The Heat’s dreaded “Big 3” faded save for LeBron; D-Wade missed shot after shot while Chris Bosh only showed up sporadically with the Spurs’ bigs running rings around him. LeBron found out—just as Michael Jordan did before he teamed up with Scottie Pippen and Phil Jackson—that one man alone can never win an NBA championship. LeBron was LeBron during the finals—except for the cramps in game 1. He proved to all and sundry that he is the best player in the planet today. He also proved that he cannot and will never do it by his lonesome.

The Spurs have slain the ghost of the 2013 NBA Finals meltdown. And as they claim their fifth title in 15 years, the team’s future is as bright as ever with the emergence of clutch players that shone in the finals. Their “Big 3” may still be there next season but the arrival of Kawhi Leonard—2014 Finals MVP—would be insurance should Tim Duncan decide to hang up his sneakers.

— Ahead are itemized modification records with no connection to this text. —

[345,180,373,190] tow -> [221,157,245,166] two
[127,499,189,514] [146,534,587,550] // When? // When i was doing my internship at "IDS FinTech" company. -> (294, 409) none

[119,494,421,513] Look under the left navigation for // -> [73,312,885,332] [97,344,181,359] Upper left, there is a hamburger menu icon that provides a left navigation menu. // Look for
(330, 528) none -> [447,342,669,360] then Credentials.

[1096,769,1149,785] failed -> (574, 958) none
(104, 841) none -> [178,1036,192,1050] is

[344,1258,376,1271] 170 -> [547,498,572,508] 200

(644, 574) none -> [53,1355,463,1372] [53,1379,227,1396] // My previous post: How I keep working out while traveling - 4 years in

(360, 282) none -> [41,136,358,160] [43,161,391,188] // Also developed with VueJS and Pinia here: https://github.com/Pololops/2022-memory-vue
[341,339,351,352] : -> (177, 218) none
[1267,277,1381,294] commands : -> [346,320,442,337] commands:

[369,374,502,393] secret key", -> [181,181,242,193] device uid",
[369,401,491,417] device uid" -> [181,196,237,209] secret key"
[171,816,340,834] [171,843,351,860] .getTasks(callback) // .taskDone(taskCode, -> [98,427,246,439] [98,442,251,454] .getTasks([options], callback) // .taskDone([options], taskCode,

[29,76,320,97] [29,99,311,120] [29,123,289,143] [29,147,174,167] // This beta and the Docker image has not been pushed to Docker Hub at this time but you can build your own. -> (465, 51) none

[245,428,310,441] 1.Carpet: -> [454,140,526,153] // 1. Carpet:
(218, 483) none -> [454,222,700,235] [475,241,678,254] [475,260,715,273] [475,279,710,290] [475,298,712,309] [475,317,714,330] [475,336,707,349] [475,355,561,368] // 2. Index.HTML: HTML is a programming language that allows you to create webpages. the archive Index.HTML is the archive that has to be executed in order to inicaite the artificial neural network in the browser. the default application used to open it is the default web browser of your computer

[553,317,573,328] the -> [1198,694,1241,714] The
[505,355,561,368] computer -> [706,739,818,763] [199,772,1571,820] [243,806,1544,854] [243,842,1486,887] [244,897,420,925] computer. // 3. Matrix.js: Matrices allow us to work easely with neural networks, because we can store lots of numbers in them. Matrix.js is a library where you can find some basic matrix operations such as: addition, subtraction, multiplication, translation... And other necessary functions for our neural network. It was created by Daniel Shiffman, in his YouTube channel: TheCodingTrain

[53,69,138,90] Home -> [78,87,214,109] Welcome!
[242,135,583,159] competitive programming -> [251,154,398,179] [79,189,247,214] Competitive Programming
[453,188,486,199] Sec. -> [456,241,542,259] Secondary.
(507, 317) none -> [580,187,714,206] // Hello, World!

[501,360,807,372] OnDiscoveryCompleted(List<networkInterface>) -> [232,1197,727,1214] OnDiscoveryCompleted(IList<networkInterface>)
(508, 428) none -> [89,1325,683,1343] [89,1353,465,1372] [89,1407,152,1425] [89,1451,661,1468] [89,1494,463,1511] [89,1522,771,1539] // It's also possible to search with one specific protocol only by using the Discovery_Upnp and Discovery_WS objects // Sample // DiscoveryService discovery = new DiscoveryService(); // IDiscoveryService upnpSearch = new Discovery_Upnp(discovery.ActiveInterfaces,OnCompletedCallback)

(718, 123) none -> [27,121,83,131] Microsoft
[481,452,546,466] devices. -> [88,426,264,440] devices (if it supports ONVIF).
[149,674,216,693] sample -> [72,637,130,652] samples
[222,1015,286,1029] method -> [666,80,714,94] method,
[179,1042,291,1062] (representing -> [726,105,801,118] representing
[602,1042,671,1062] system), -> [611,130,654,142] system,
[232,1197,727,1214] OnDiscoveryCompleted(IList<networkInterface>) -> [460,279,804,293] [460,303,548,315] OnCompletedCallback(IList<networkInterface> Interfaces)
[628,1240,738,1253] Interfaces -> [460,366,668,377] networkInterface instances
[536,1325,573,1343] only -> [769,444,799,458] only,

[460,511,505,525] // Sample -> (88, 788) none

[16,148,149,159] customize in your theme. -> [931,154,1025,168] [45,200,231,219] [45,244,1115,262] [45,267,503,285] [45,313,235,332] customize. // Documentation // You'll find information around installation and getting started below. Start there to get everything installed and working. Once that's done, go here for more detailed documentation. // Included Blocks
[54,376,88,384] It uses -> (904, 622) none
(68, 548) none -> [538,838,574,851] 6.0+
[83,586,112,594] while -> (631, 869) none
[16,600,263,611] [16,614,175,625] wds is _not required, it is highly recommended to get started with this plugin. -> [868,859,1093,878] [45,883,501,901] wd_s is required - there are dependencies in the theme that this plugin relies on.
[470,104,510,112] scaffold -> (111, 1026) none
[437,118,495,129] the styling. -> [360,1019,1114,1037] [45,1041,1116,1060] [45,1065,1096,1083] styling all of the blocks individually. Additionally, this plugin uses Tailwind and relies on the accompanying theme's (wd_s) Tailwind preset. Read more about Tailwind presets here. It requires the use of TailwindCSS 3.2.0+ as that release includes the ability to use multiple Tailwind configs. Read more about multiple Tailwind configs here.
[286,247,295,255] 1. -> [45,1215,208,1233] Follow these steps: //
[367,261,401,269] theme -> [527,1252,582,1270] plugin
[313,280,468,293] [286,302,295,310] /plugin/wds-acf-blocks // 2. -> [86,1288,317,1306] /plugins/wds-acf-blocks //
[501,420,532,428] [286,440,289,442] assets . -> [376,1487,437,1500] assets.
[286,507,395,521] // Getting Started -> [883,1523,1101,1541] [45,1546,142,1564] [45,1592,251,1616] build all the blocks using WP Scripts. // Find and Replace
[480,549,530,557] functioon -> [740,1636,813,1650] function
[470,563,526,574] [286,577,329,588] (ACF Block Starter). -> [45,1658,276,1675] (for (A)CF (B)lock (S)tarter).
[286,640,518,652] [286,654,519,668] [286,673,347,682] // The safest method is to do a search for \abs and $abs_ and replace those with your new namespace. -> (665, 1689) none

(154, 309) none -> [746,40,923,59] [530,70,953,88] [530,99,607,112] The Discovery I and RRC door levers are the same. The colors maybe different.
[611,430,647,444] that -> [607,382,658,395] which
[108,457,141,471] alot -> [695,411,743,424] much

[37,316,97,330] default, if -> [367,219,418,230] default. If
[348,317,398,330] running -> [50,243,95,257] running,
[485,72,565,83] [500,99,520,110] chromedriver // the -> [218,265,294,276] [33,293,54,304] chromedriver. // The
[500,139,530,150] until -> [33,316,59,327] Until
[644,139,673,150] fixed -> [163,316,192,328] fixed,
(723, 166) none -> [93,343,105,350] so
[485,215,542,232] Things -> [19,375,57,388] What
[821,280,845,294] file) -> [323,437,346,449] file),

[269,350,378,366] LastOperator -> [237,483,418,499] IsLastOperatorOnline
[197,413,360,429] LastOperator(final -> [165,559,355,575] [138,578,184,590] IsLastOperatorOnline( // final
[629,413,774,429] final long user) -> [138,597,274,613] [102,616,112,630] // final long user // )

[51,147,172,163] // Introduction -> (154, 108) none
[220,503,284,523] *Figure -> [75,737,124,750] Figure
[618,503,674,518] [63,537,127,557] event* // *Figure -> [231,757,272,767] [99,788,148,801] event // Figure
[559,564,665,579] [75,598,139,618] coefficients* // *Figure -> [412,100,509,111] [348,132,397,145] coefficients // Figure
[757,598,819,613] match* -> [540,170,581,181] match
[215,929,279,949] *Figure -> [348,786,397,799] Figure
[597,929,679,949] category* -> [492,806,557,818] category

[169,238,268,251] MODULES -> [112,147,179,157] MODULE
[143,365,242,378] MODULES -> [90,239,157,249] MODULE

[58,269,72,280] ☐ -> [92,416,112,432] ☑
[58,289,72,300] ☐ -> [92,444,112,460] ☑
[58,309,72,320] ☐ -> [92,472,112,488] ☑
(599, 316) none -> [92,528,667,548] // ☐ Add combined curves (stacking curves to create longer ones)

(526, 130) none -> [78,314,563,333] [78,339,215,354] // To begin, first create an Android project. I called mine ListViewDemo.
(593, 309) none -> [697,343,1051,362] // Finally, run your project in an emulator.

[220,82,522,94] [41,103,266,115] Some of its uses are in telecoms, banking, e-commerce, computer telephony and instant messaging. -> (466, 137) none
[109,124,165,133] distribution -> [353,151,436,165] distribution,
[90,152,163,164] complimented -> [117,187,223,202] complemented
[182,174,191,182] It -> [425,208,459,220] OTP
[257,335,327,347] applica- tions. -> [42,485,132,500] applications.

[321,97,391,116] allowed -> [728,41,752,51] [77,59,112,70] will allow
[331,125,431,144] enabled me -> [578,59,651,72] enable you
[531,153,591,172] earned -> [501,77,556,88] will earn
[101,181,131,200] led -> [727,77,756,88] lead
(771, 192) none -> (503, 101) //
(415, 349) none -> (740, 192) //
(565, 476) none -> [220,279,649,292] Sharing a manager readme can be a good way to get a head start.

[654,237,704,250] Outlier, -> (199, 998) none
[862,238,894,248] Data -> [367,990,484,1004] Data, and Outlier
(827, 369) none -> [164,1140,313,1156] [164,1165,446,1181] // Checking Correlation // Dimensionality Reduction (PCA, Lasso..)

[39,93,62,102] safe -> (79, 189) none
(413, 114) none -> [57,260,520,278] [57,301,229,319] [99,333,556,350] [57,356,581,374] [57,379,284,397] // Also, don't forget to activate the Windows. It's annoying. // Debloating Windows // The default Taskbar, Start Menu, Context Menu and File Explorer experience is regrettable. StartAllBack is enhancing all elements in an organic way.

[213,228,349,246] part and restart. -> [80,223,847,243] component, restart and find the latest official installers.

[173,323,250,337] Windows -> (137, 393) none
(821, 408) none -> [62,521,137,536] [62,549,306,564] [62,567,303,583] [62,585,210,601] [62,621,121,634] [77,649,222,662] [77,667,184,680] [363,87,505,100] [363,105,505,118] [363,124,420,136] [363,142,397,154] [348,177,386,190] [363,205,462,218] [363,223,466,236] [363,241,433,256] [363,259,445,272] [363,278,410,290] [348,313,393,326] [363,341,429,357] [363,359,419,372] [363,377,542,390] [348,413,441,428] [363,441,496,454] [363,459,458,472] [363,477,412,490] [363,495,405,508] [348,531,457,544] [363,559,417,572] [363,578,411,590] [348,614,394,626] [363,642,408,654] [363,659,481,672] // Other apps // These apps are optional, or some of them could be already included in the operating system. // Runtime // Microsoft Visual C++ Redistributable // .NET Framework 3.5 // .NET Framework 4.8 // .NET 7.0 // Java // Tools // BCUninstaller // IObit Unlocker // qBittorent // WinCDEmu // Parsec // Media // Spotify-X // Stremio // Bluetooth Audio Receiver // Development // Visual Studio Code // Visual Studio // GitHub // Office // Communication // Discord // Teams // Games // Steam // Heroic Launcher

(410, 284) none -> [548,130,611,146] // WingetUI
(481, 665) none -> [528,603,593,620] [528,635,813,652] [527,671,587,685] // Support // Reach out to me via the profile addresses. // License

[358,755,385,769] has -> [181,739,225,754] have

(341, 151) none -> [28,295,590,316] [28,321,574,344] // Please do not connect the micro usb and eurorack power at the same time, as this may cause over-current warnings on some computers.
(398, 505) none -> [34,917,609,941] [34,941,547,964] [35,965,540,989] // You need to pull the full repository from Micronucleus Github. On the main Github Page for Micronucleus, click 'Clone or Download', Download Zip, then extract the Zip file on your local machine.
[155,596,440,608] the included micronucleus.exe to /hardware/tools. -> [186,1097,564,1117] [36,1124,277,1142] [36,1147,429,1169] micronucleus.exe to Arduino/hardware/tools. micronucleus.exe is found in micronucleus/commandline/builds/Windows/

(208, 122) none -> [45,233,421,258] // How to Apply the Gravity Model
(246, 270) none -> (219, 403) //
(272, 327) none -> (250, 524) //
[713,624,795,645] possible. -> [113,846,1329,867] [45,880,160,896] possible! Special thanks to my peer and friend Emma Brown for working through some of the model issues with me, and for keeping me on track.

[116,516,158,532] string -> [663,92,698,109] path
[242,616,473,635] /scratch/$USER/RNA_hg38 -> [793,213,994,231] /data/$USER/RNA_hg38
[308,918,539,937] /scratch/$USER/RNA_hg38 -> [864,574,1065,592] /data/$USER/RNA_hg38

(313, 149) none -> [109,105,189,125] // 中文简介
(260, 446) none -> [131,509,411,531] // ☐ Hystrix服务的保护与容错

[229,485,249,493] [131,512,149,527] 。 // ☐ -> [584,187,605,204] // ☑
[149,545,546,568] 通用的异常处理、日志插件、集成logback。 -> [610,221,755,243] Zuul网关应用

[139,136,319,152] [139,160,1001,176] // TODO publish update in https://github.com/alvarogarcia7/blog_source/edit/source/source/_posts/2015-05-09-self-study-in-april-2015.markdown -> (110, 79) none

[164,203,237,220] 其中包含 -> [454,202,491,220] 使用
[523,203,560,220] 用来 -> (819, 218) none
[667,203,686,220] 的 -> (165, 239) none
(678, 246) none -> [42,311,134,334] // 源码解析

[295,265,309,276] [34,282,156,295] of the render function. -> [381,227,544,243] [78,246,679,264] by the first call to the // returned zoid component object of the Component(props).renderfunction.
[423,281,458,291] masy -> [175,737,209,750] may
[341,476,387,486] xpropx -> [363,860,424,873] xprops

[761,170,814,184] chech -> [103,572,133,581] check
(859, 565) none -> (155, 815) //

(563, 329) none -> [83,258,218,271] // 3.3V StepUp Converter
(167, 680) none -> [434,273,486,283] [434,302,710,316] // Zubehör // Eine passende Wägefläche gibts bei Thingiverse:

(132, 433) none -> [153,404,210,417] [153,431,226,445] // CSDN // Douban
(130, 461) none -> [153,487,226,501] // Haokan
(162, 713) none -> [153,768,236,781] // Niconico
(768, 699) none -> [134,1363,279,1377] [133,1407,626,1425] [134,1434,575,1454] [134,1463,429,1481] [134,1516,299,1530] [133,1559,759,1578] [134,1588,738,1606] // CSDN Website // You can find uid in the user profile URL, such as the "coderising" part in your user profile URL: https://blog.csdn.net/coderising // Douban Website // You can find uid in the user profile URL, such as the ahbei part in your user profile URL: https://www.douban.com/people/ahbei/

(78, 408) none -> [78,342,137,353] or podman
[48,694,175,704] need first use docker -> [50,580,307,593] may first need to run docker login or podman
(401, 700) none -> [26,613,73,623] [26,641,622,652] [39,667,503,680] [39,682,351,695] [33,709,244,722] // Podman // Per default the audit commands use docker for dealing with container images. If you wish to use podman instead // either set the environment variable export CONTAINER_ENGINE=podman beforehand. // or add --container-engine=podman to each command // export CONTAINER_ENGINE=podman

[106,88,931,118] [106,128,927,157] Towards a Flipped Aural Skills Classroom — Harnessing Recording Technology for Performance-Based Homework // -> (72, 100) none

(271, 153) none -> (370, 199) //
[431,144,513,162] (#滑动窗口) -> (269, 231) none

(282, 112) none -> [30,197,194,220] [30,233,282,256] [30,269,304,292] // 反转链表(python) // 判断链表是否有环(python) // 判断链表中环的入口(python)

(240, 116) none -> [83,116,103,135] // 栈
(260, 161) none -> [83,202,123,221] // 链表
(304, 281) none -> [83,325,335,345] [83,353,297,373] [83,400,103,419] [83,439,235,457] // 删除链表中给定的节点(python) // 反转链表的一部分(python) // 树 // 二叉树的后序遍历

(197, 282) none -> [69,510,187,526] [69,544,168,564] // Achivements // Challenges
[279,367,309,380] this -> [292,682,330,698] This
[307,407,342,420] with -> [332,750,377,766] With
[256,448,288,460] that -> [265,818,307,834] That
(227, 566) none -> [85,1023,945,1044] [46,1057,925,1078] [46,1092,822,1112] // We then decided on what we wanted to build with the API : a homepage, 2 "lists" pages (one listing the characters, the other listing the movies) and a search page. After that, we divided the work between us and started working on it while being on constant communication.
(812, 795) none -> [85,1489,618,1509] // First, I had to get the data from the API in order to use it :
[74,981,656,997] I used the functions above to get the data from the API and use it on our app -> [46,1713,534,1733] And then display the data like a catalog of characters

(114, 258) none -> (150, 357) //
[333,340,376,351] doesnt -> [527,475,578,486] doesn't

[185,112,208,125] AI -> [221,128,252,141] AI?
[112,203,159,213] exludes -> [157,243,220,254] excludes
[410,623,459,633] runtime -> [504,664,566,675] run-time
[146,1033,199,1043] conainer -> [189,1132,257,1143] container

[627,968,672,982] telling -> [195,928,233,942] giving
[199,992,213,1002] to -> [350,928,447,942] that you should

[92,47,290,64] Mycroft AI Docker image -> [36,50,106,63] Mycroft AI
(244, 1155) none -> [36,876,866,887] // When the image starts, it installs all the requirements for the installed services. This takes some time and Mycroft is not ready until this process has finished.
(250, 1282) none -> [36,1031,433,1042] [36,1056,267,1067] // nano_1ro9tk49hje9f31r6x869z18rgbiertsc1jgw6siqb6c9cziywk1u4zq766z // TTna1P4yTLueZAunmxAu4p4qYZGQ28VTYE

The Heat, meanwhile, need a reload of their line-up. Their bench production for the whole Finals was laughable in the face of the Spurs’ bench explosiveness—never mind if Manu Ginobili had come off the bench for the whole series. They may have the “Big 3” but just as in the case of the older “Big 3” of the Boston Celtics, they would still need able players around them if they hope to regain the NBA championship.

And just like the Spurs, they have the whole of the next season ahead of them to decide whether they would implode, or take the route Spurs took last year—and prepare themselves to regain what was taken from them.


For now though, the Spurs have indeed served the Heat with a dish that is not only cold, but icy and bitterly frozen.